• What you have to do: Express the stretch from the line containing "Is there any" through the end of the records as a Markdown table with two columns, Row and Line, numbering each row and omitting blank lines.

• Supplied entries:
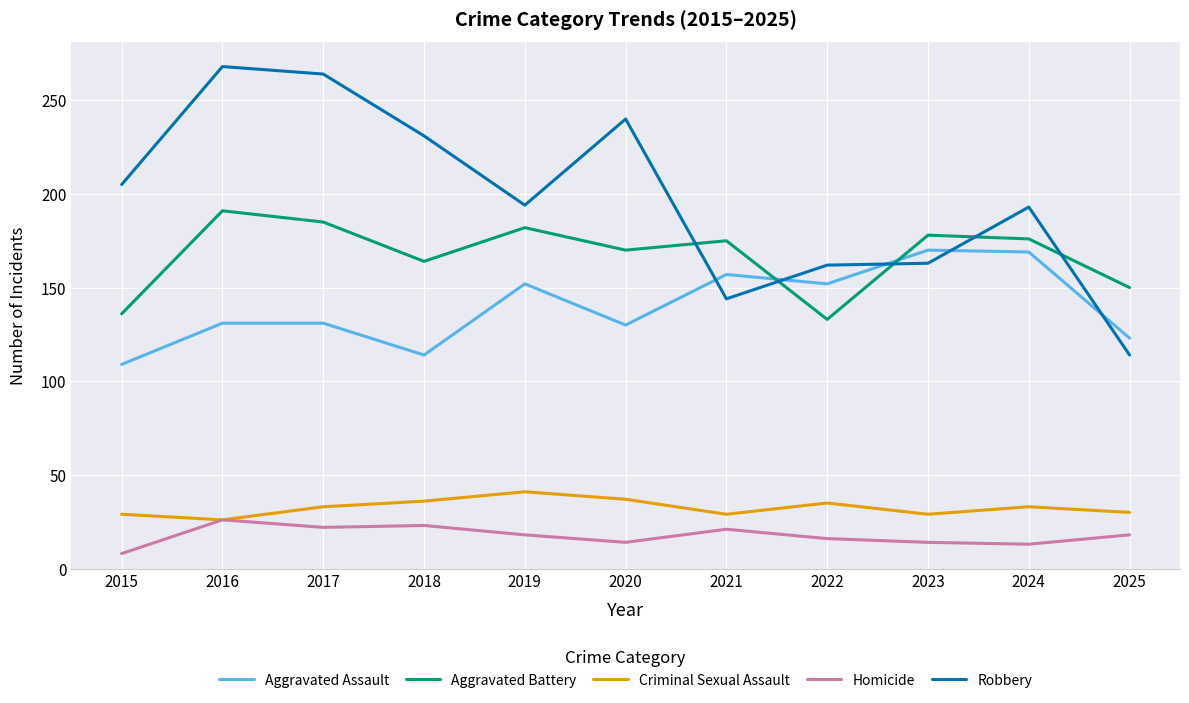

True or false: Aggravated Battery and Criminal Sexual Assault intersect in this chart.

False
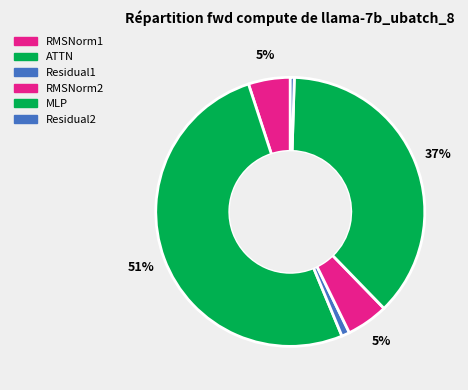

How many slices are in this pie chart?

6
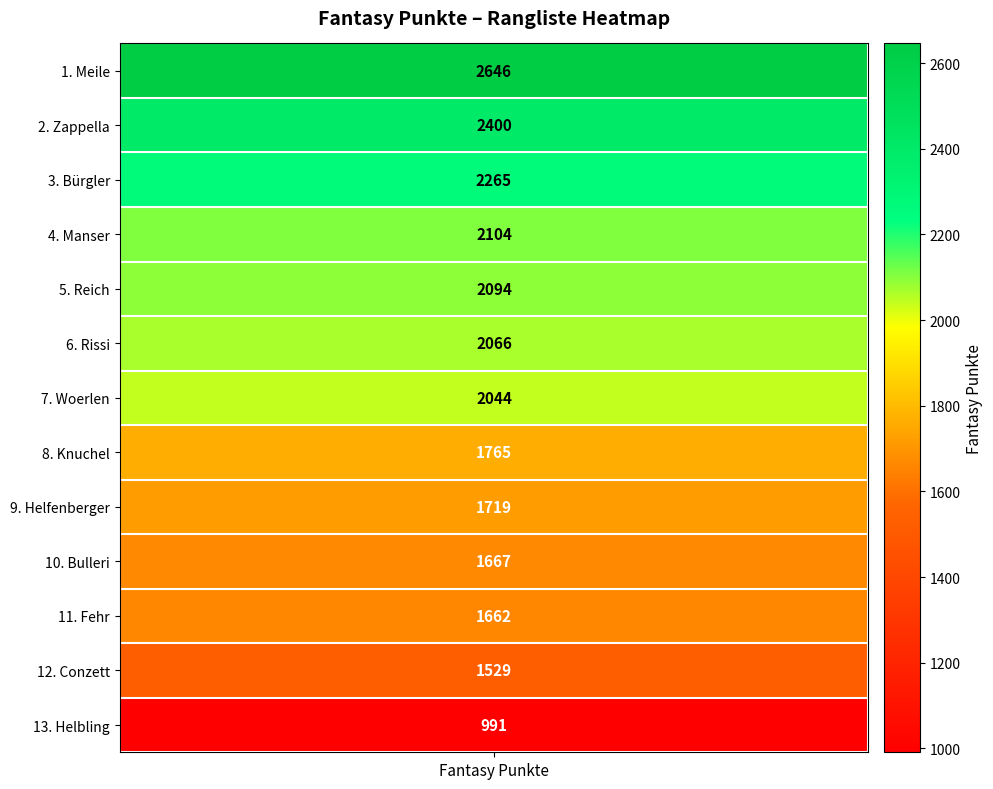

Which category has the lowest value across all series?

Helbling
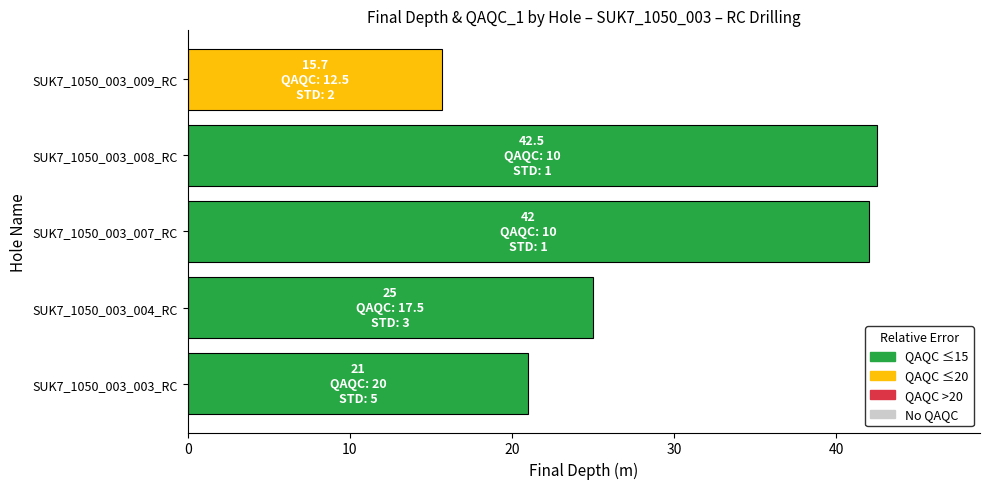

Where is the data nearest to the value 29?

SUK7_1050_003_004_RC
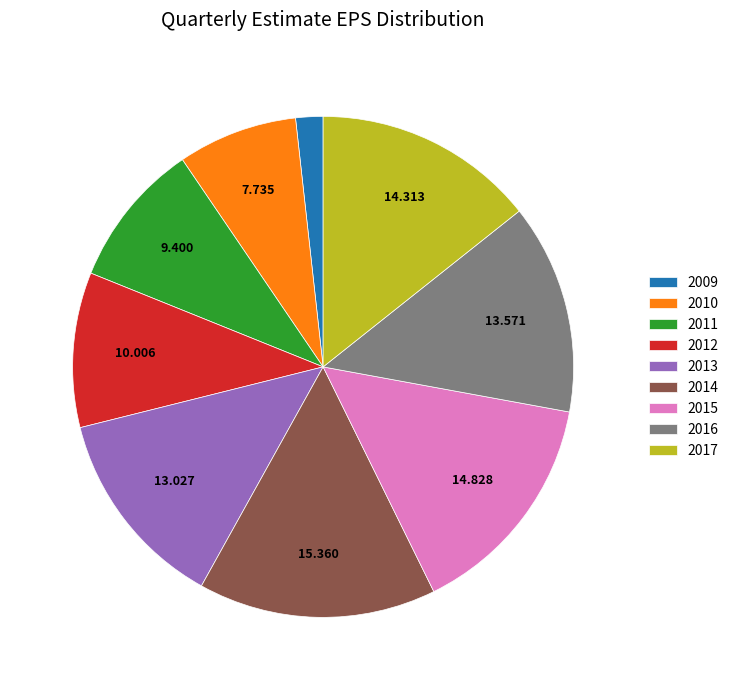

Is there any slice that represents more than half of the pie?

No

• Task solution:
| Row | Line |
|---|---|
| 1 | Is there any slice that represents more than half of the pie? |
| 2 | No |